BEGIN Data for review

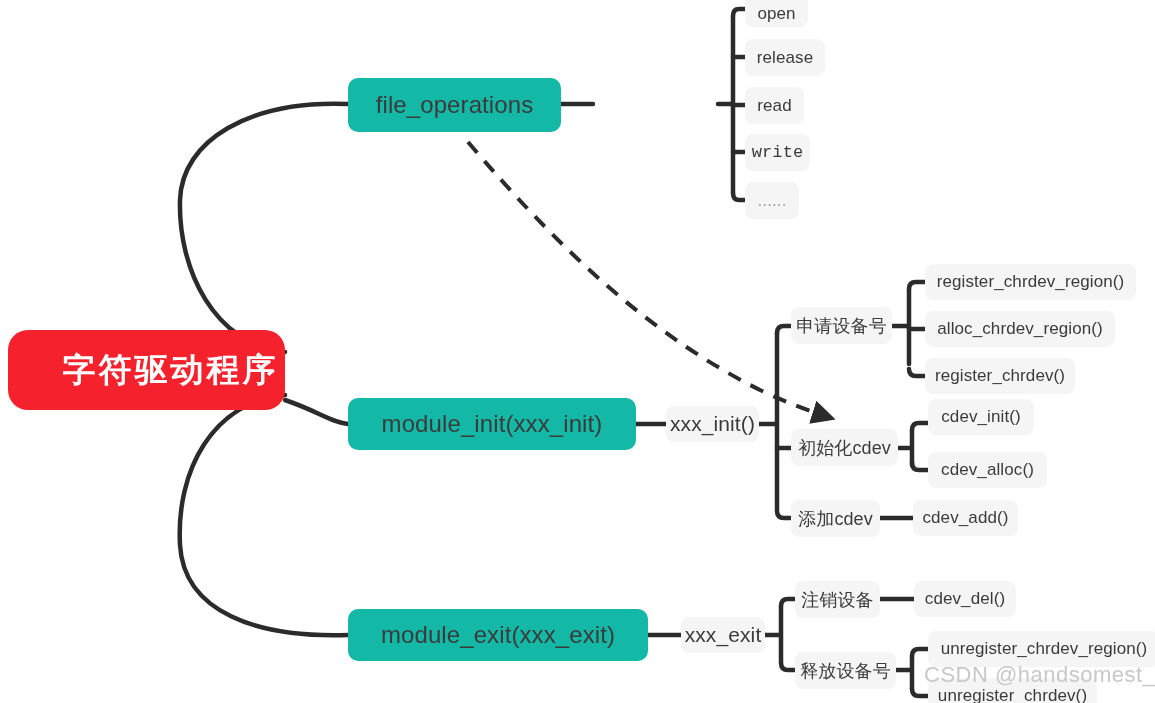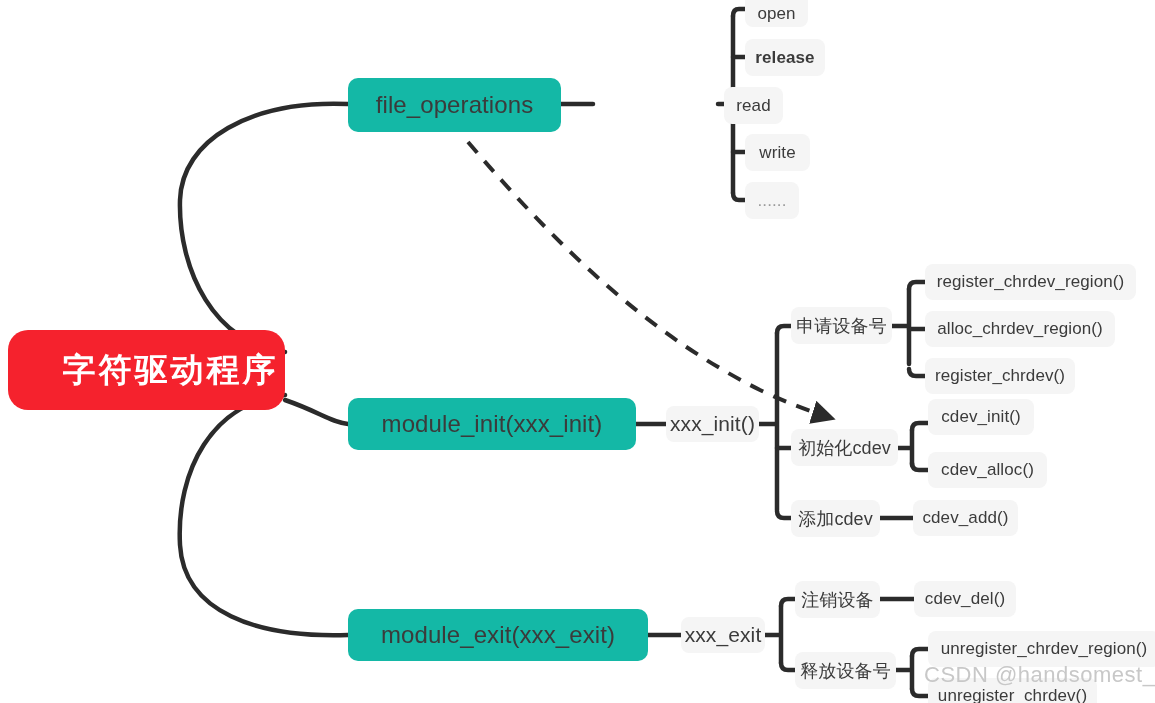--- a/index.html
+++ b/index.html
@@ -145,7 +145,7 @@
   <div class="node leaf" style="left:745px; top:-10px; width:63px; height:37px; align-items:flex-end; padding-bottom:3px;">
     <span>open</span>
   </div>
-  <div class="node leaf" style="left:745px; top:39px; width:80px; height:37px;font-weight:bold;">
+  <div class="node leaf" style="left:745px; top:39px; width:80px; height:37px;">
     <span>release</span>
   </div>
   <div class="node leaf" style="left:724px; top:87px; width:59px; height:37px;">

END Data for review

Work task:
Apart from the pictures, every line of the material above is to be returned word for word.

Output of the task:
--- a/index.html
+++ b/index.html
@@ -145,7 +145,7 @@
   <div class="node leaf" style="left:745px; top:-10px; width:63px; height:37px; align-items:flex-end; padding-bottom:3px;">
     <span>open</span>
   </div>
-  <div class="node leaf" style="left:745px; top:39px; width:80px; height:37px;font-weight:bold;">
+  <div class="node leaf" style="left:745px; top:39px; width:80px; height:37px;">
     <span>release</span>
   </div>
   <div class="node leaf" style="left:724px; top:87px; width:59px; height:37px;">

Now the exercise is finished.